E é da mesma forma que Nassar compreende o mercado de arte na contemporaneidade. Inserido no sistema, o artista não mais se detém nas querelas críticas da incompreensão artística pelo mercado, num luto do incompreendido rendido às dinâmicas capitalistas, mas pula no barco, entendendo que seu conceito artístico é lido – e também vendido e consumido – como uma marca. Os alinhamentos com uma arte pop são não somente inevitáveis, mas intencionais, e as questões mercadológicas não apenas orbitam o trabalho de Nassar, como estruturam seu conceito.
O artista sabe que o mercado de arte ultrapassa as dinâmicas de subsistência, da visceralidade e da fisiologia humanas, e habita o campo do presentear: com o fragmento imagético, presenteia-se a si mesmo ou ao outro. Talvez essa clareza de intenções e a negação de uma demagogia sobre o capital façam com que, nesse caso muito específico, se desnudem os balangandãs entrópicos mercadológicos e a venda da obra de arte retorne a seu cerne principal de troca.

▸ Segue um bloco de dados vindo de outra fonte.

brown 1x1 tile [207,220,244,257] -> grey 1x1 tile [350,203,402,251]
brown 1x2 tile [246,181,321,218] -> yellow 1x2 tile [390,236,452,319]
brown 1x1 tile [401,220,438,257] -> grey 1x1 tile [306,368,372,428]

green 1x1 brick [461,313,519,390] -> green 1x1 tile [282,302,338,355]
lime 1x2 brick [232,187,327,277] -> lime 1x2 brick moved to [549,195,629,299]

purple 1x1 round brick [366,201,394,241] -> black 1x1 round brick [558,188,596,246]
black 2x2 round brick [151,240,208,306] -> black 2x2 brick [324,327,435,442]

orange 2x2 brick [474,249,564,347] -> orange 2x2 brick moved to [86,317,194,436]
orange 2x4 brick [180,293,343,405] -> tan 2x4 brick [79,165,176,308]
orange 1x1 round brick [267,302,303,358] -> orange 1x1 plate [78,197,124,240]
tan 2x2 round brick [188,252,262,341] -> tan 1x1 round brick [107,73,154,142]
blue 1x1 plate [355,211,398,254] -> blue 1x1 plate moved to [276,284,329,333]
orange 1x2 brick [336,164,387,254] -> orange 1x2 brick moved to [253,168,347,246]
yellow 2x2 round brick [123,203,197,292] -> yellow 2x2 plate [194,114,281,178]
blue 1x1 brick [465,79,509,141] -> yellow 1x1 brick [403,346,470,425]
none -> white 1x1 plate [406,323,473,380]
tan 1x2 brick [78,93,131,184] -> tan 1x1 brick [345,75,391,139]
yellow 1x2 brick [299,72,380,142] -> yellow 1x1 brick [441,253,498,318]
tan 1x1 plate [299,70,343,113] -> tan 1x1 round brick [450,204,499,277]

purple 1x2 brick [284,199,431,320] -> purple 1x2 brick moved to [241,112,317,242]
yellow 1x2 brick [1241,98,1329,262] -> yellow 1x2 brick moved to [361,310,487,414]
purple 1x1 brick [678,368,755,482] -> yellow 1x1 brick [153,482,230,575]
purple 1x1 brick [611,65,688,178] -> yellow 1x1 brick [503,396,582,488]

Para Nassar, o ato da venda é um momento mágico que conecta dois sonhadores: o que sonha em ter uma lembrança dessa narrativa consigo, e o que almeja pulverizar seu conceito no universo. Ficcional e fabuloso na mesma ordem de grandeza do ato de dar valor material a algo tão arbitrário e volátil. A obtenção desse fetiche sana, ao menos temporariamente, o desejo de possuí-lo.
Para Roland Barthes, “todo objeto tocado pelo corpo do amado se torna parte daquele corpo, e o sujeito avidamente se une a ele”. Dessa forma, os objetos produzidos e pintados por Nassar, como as serras, os pregos, as empenas e os arames, intuitivamente tão duros e distantes do toque afável do afeto, são fetichizados por terem sido submetidos ao seu toque. São, portanto, parte de si: lembranças de um toque.
Nassar detém um interesse especial pelos funcionamentos simples, pela genialidade humana condensada em dinâmicas precisas, como o toque e a troca. Tal fascínio é amplamente expresso nas obras do artista, que cria empenas, trancas, alavancas, roldanas, sistemas instáveis e estáveis à luz de uma estética regionalista e de uma lógica da gambiarra. Nassar se debruça sobre o engenho humano: tanto no aspecto maquínico, quanto no intelectual.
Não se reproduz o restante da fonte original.